SCLC-BM patients diagnosed between 2010–2015 were selected to ensure the uniform application of the 7th edition of the American Joint Committee on Cancer (AJCC) TNM staging system and consistent treatment protocols during the pre-immunotherapy era. Patients were included in the study if they met the following inclusion criteria: (I) SCLC-BM; and (II) International Classification of Diseases for Oncology, Third Edition (ICD-O-3) pathological type 8002, 8041, 8042, 8043, 8044, or 8045, with site codes C34.0–C34.3, or C34.8–C34. Patients were excluded from the study if they met any of the following exclusion criteria: (I) Tx (primary tumor cannot be assessed) or Nx (regional lymph nodes cannot be assessed); (II) unknown race; (III) unknown tumor size; (IV) unknown bone metastasis, lung metastasis, or liver metastasis status; (V) unknown grade; (VI) unknown marital status at diagnosis; (VII) multiple primary tumors; and/or (VIII) missing or unknown cause of death.
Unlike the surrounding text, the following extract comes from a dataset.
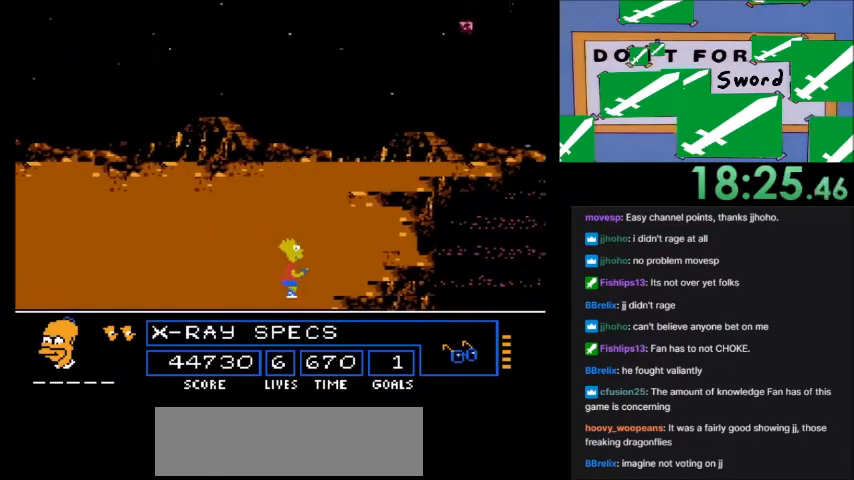
{"buttons": ["DPAD_LEFT"], "events": [[100, "A", "down"], [301, "DPAD_RIGHT", "up"], [334, "A", "up"], [501, "DPAD_LEFT", "down"]]}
The following clinical information was included: sex, age, chemotherapy, race, marital status, tumor size, T stage, N stage, radiotherapy, bone metastasis, liver metastasis, lung metastasis, median household income, primary site, and grade. Based on previous studies, the enrolled SCLC-BM patients were randomly divided (7:3) into training (n=443) and test cohorts (n=190) (13). It should be noted that this randomization was performed solely for model development purposes (training vs. test cohorts), and did not constitute intervention randomization as would be found in randomized controlled trials. The months of survival and the cause of death were provided as follow-up information.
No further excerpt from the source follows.